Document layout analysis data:

============

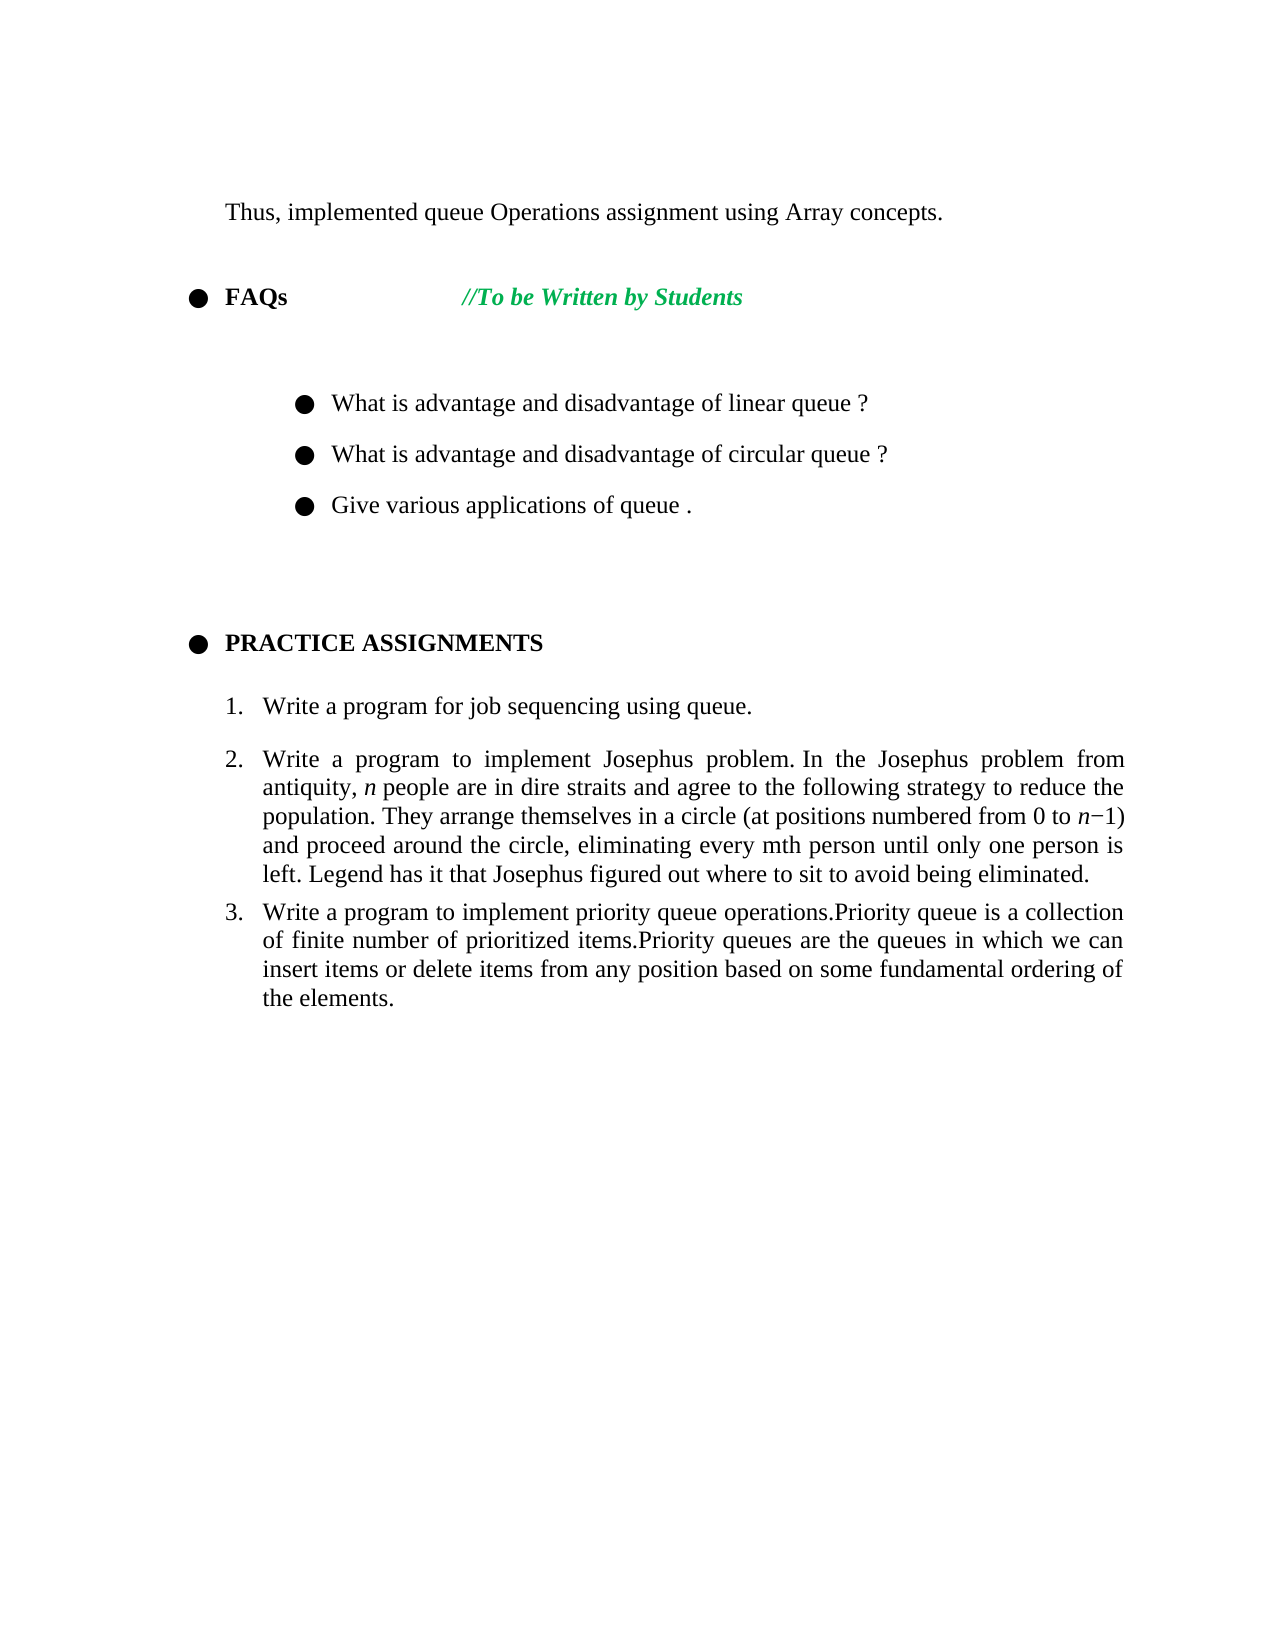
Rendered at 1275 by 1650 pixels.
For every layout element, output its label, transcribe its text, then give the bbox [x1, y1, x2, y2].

list Write a program to implement Josephus problem. In the Josephus problem from antiquity, n people are in dire straits and agree to the following strategy to reduce the population. They arrange themselves in a circle (at positions numbered from 0 to n−1) and proceed around the circle, eliminating every mth person until only one person is left. Legend has it that Josephus figured out where to sit to avoid being eliminated. [225, 744, 1125, 887]
text Thus, implemented queue Operations assignment using Array concepts. [225, 197, 1125, 226]
subtitle Write a program for job sequencing using queue. [225, 691, 1125, 720]
list What is advantage and disadvantage of circular queue ? [294, 426, 1125, 477]
list Write a program to implement priority queue operations.Priority queue is a collection of finite number of prioritized items.Priority queues are the queues in which we can insert items or delete items from any position based on some fundamental ordering of the elements. [225, 897, 1125, 1012]
list What is advantage and disadvantage of linear queue ? [294, 374, 1125, 426]
list Give various applications of queue . [294, 477, 1125, 528]
list PRACTICE ASSIGNMENTS [187, 614, 1125, 666]
list FAQs //To be Written by Students [187, 269, 1125, 320]
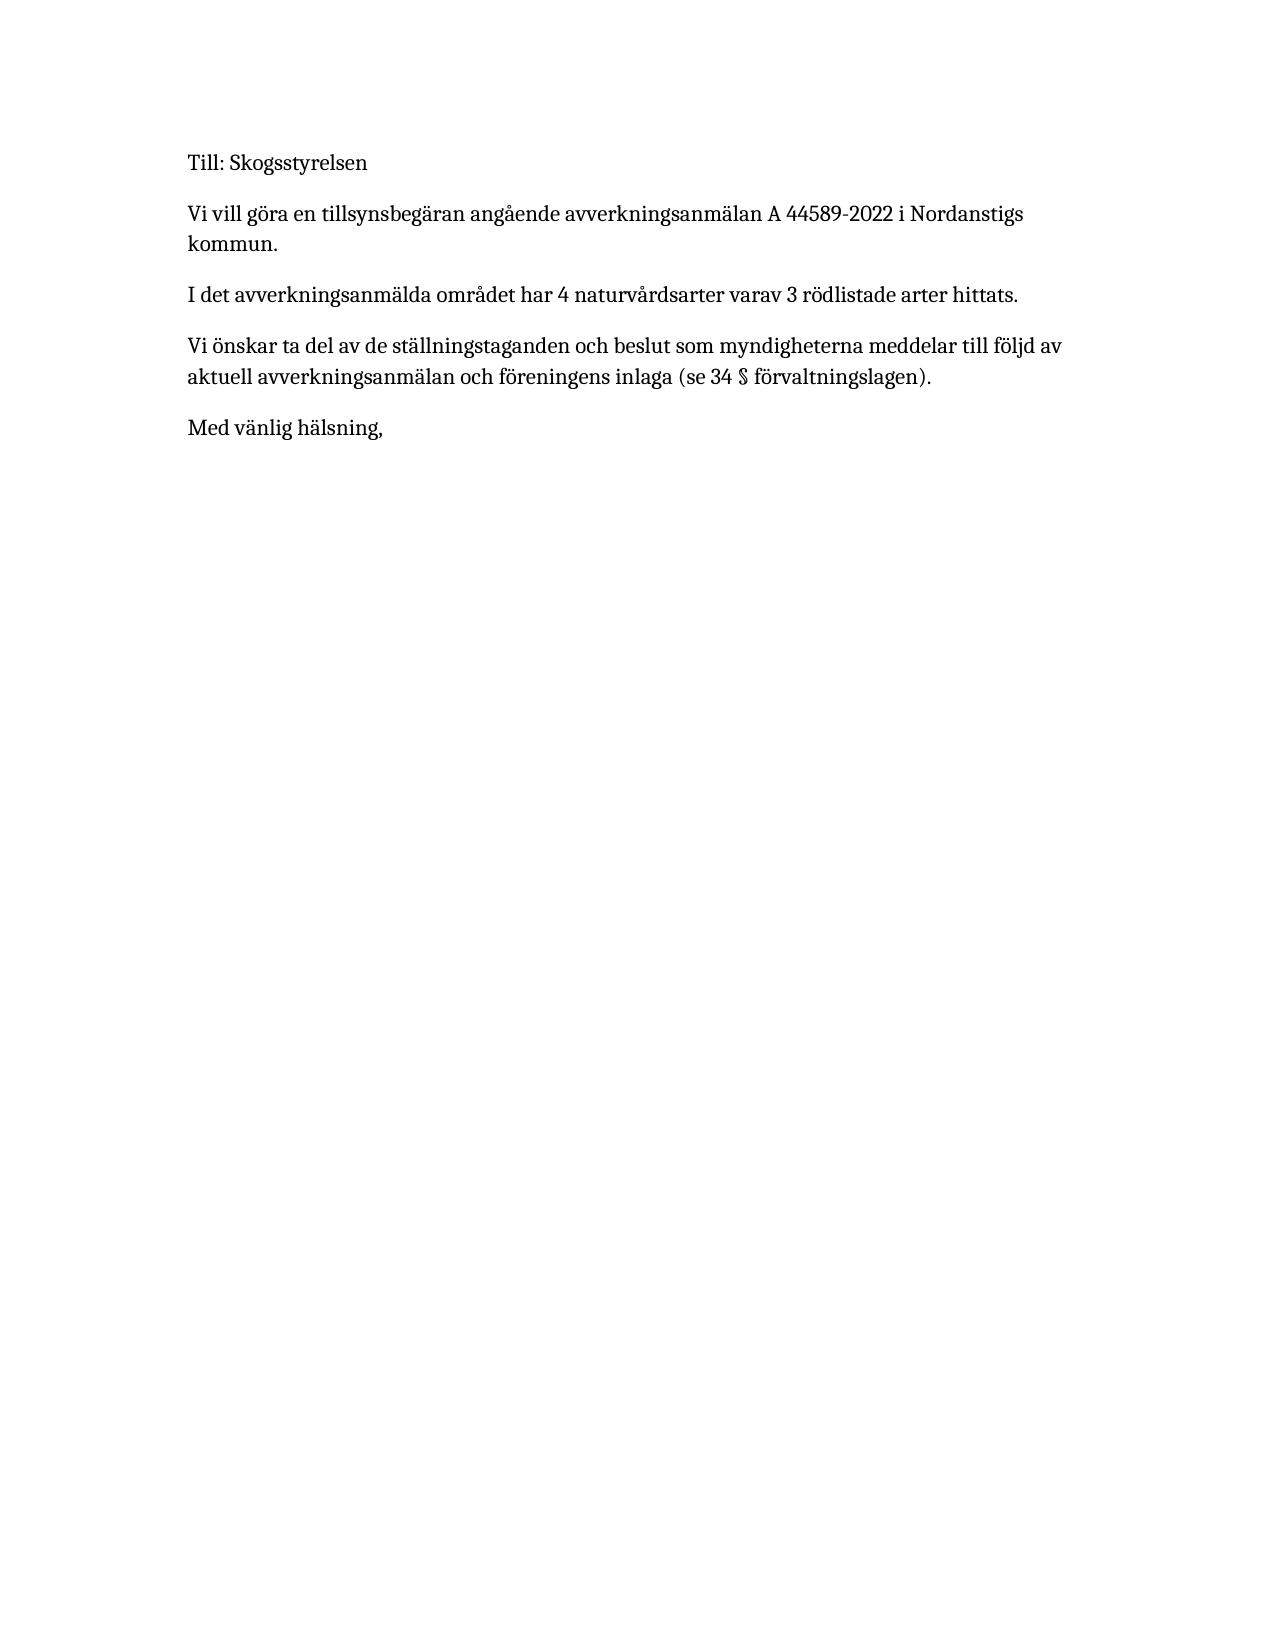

============

The problem: Reproduce every record above exactly as given, excluding pictures from the result.

Your response:
Rendered at 1275 by 1650 pixels.
For every layout element, output its label, transcribe its text, then give the bbox [x1, y1, x2, y2].

list Write a program to implement Josephus problem. In the Josephus problem from antiquity, n people are in dire straits and agree to the following strategy to reduce the population. They arrange themselves in a circle (at positions numbered from 0 to n−1) and proceed around the circle, eliminating every mth person until only one person is left. Legend has it that Josephus figured out where to sit to avoid being eliminated. [225, 744, 1125, 887]
text Thus, implemented queue Operations assignment using Array concepts. [225, 197, 1125, 226]
subtitle Write a program for job sequencing using queue. [225, 691, 1125, 720]
list What is advantage and disadvantage of circular queue ? [294, 426, 1125, 477]
list Write a program to implement priority queue operations.Priority queue is a collection of finite number of prioritized items.Priority queues are the queues in which we can insert items or delete items from any position based on some fundamental ordering of the elements. [225, 897, 1125, 1012]
list What is advantage and disadvantage of linear queue ? [294, 374, 1125, 426]
list Give various applications of queue . [294, 477, 1125, 528]
list PRACTICE ASSIGNMENTS [187, 614, 1125, 666]
list FAQs //To be Written by Students [187, 269, 1125, 320]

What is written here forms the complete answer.